We present a case of severe neurologic decline secondary to paradoxical cerebral fat embolism (CFE) following bilateral femur fractures after a road traffic accident (RTA).
Fat embolism syndrome (FES) is a triad of petechial rash, deteriorating mental status and progressive respiratory insufficiency, caused by embolization of fat particles into multiple organs. When neurological signs and symptoms predominate, cerebral fat embolism must be kept high in differential. It usually occurs within 24–72 hours of trauma with traumatic long-bone fractures or an orthopedic surgery. Its incidence ranges from 0.9-11% with a mean mortality rate around 10%. Pathophysiology involves either paradoxical embolism or lung filtration.
Case report.
17-year-old, boy with type 1 diabetes mellitus, presents after having a RTA resulting in bilateral femoral and L1 spine burst fractures with mesenteric contusions. On scene, he had a self-resolving loss of consciousness followed by GCS 14 in ER with some confusion and unremarkable CT head. Had gradual improvement throughout the day, being more conversant within 24 hours. Later, he suddenly developed paroxysmal sympathetic hyperactivity with GCS 7 and normal CT head, followed 2 hours later by episodes concerning for decorticate posturing, requiring Lorazepam and Levetiracetam load with maintenance.

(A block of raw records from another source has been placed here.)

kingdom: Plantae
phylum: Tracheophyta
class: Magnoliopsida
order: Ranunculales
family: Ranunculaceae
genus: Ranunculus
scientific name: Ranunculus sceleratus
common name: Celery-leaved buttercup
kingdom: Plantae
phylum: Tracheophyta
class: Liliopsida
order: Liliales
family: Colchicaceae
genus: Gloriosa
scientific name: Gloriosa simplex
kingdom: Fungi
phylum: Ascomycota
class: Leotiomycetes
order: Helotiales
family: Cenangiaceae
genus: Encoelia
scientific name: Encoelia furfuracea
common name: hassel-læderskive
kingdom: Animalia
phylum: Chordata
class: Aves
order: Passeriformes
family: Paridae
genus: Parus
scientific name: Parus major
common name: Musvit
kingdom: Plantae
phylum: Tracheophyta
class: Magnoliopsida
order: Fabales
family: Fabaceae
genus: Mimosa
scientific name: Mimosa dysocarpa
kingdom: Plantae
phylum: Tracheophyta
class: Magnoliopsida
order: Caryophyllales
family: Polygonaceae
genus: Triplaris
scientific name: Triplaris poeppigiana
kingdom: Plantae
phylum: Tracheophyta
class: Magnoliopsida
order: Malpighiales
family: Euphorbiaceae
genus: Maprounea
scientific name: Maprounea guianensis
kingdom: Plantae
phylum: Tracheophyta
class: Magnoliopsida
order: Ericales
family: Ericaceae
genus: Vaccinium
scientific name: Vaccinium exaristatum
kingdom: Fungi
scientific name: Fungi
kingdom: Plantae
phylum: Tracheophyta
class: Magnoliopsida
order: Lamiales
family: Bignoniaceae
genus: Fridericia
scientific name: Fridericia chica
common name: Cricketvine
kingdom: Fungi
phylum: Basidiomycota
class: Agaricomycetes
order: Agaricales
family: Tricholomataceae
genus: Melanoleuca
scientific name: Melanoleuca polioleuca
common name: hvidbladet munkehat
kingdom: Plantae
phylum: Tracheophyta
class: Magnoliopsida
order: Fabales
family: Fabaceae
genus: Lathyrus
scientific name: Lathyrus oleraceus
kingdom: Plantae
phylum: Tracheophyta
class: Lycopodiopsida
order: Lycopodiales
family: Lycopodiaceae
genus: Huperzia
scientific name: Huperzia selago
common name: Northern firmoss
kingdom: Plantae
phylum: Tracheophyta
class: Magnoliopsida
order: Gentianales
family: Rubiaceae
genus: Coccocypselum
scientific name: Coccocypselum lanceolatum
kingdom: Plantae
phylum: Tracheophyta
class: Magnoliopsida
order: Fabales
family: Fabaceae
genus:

He underwent internal fixation and intubated subsequently the next day. MRI brain obtained within 48 hours showed “starfield pattern” on DWI sequence, characteristic for CFE. Echocardiography showed patent foramen ovale. Mental status improved gradually over two-weeks with ability to follow simple commands. Managed supportively, underwent tracheostomy and peg-tube placement and transferred to a rehab hospital.
FES complicated with CFE is an uncommon, but fatal sequela of RTA. A missed diagnosis of neurologic dysfunction due to CFE may inappropriately guide assessment of patient’s prognosis and subsequently decisions regarding escalation or even withdrawal of care.